_REQUIREMENTS:_ In the passage on stock exchange ownership, what did the TSE use in place of specialists during the days of floor trading?

_SUPPLIED PASSAGE:_
Proponents of publicly-listed, joint-stock company exchanges will self-servingly argue that not-for-profits underinvested, and have insufficient resources to "compete". But exchanges are natural monopolies, or could be or in my opinion should be granted such status, provided the benefits accrue to all constituents. Investing in technology takes capital, but it is not deterministic that because an exchange has excess capital or free cash-flow, it will invest, nor is it the case that because it doesn't have a war-chest, it won't. The NYSE has always had lots of money, and has recently raised turnover fees - not because of a paucity of investment, but for the sake of offering the shareholders an adequate return on the high prices they paid for their shares during the transfer of ownership from men's club to profit-seeking enterprise.

Second in the laundry list are the natural conflicts of interest. Now, we all know that exchanges were, previously, "members clubs", and were run as such so the bar is not set very high in regards to a for-profit company doing more than remunerating Dick Grasso and enriching Spear Leeds. Since they were run in the interests of the members, they maintained high guild-like barriers to entry preserving oligopoly-like profits for the members. In the NYSE's case, specialists were outrageously granted exclusive license (for which they didn't even competitively bid for) to steal money (which they did) from those transacting. In NASDAQs & LSE's case, they fought tooth and nail to preserve a system that prevented their customers from getting the best price in order to preserve their members' profits. In both cases all the other constituents lost.

Tokyo, on the other hand historically maintained a much fairer and more neutral market-structure system. While it is indeed run as members club, there is more impartiality and fairness in the structure. Even in the by-gone days of floor trading, the TSE eschewed specialists for a "Satori" whose job - like that a public servant - was to manage the order-flow and independantly match buyers and sellers, not to scalp them when it suited (like Spear Leeds). The same held true for the "maerklers" in Germany, whose role was the same. In both cases there was no principal vs. agent conflict, no privileged information, and club membership benefits were limited to the oligopoly rents it provided members to their granting a point of access to trade. Technology soon supplanted the floor, and now everything is fairly and impartially handled by computers, as they are in Continental Europe. Only the Anglo-Saxons stand out resisting the virtues of technology in order to preserve the benefits for the boys club.

_GIVEN DATA:_
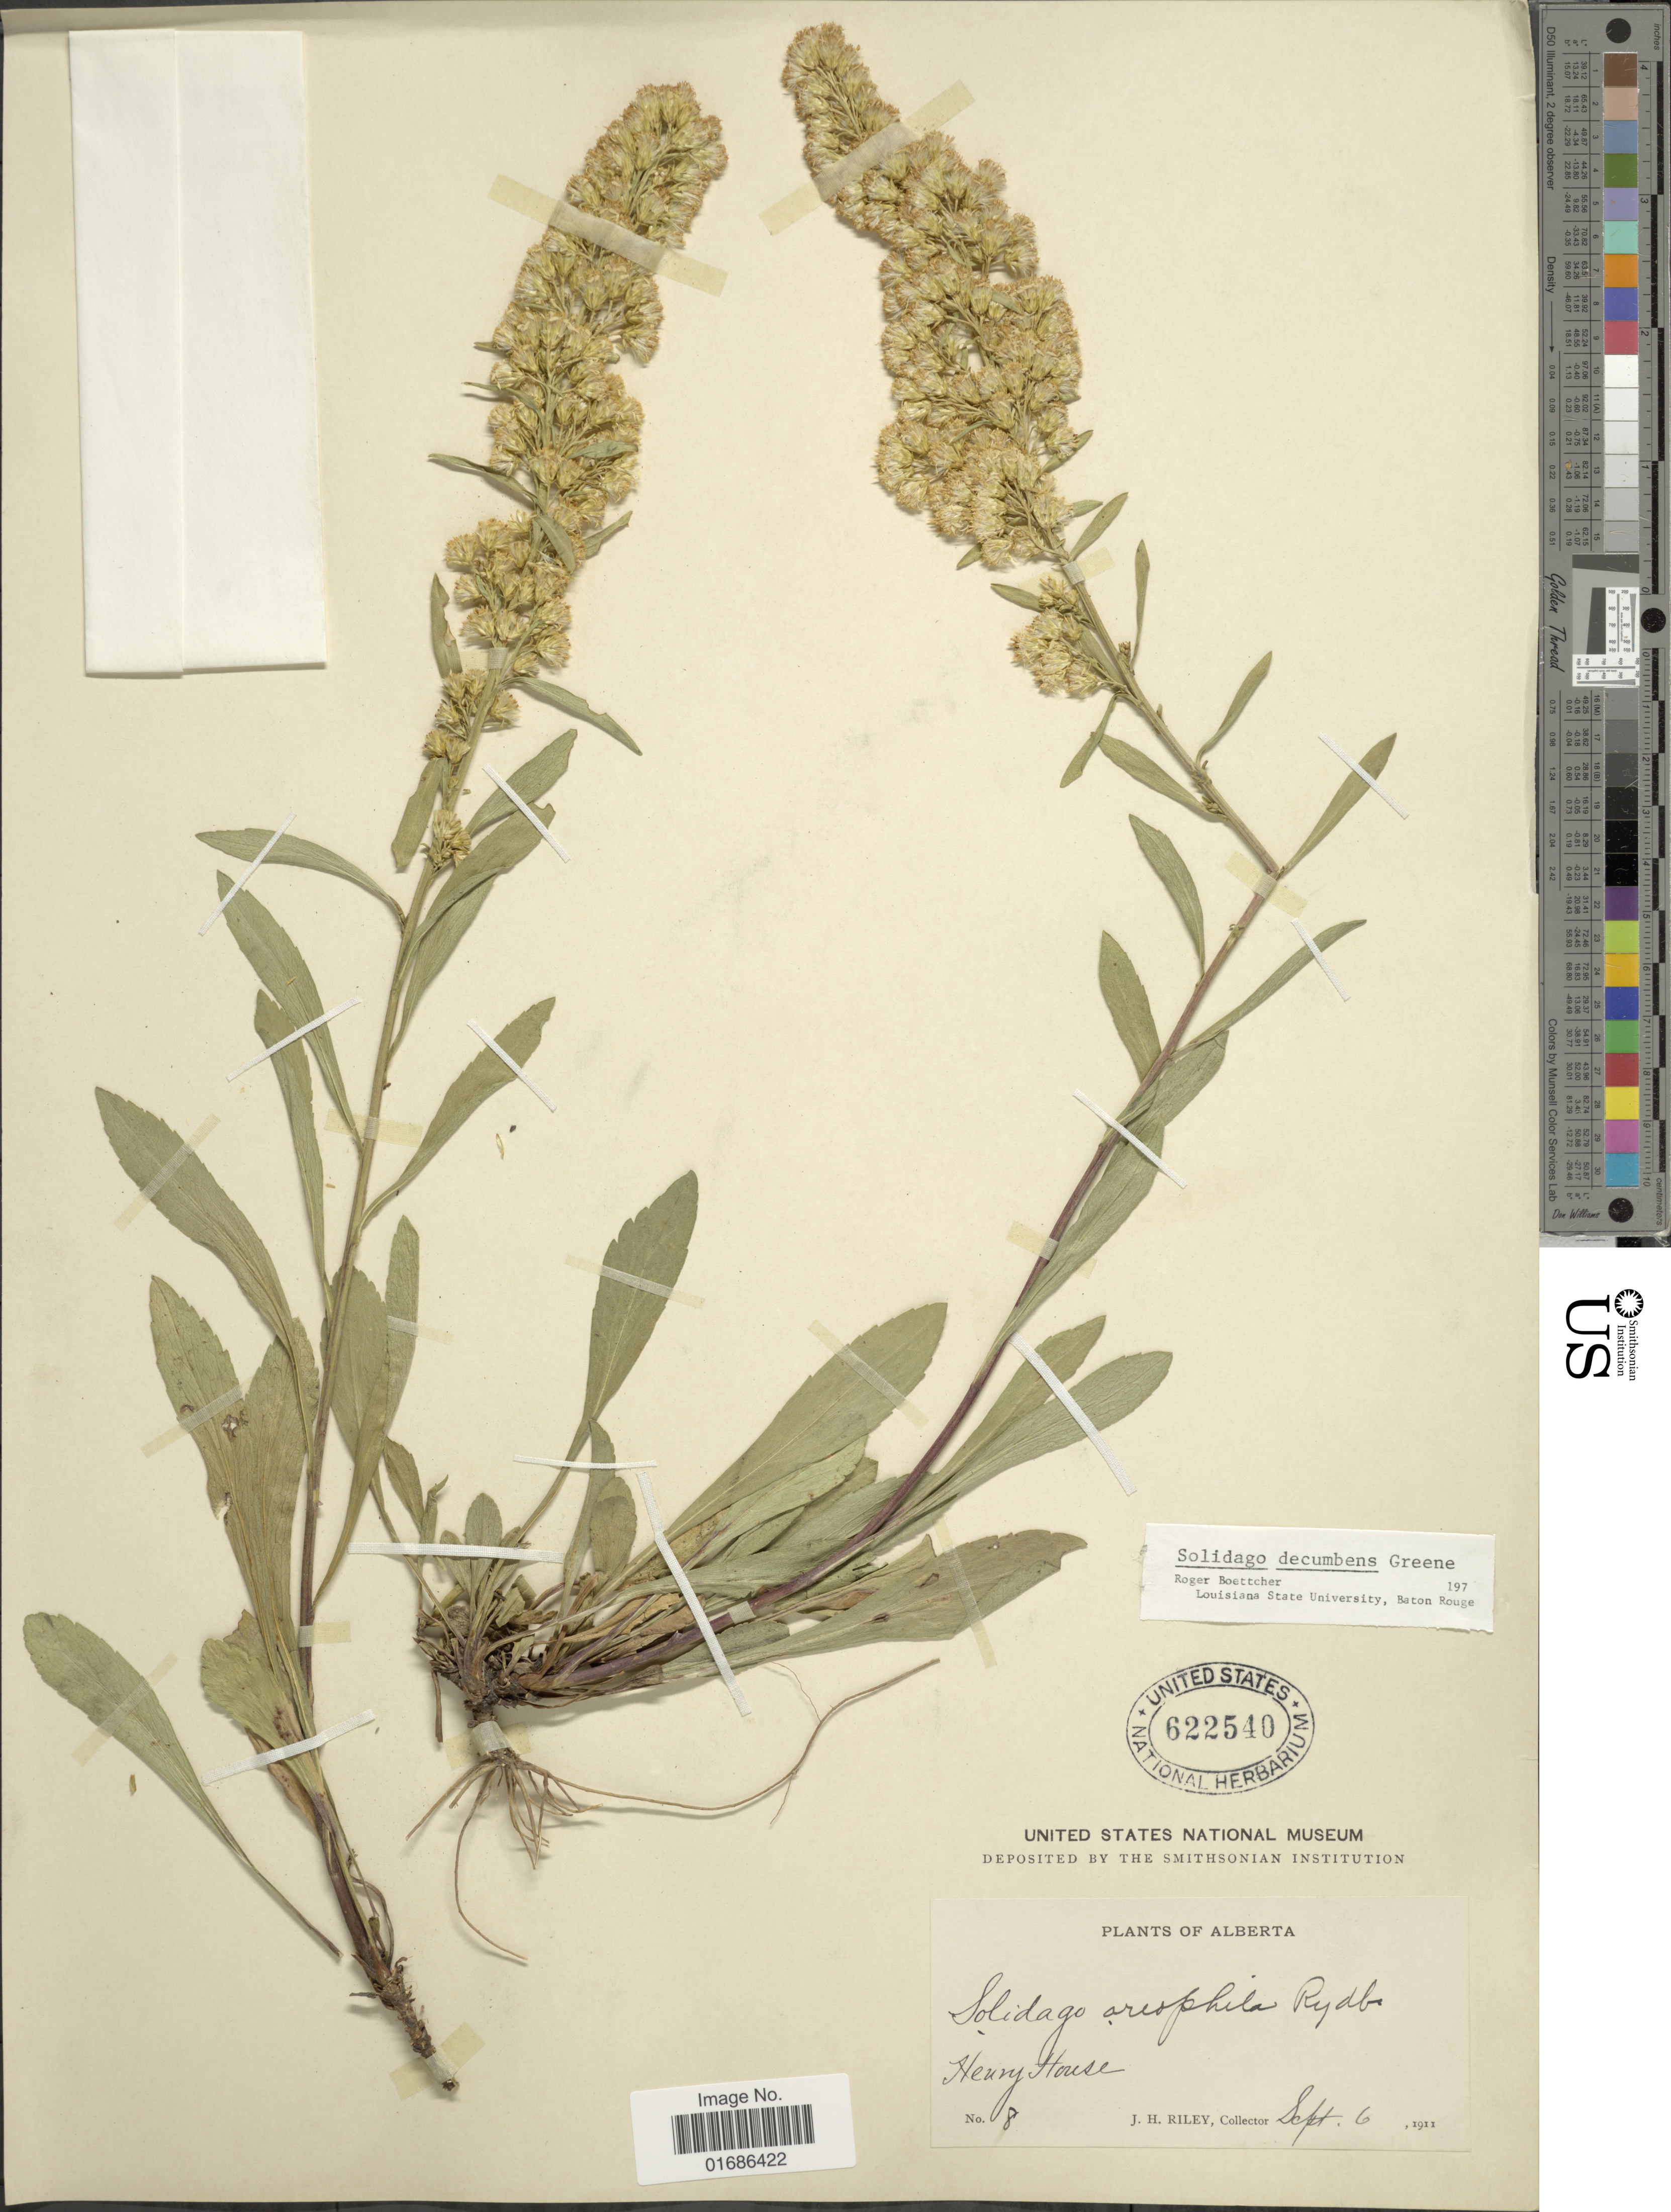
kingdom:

_WORKED ANSWER:_ A "Satori," whose job was to manage the order-flow and match buyers and sellers impartially.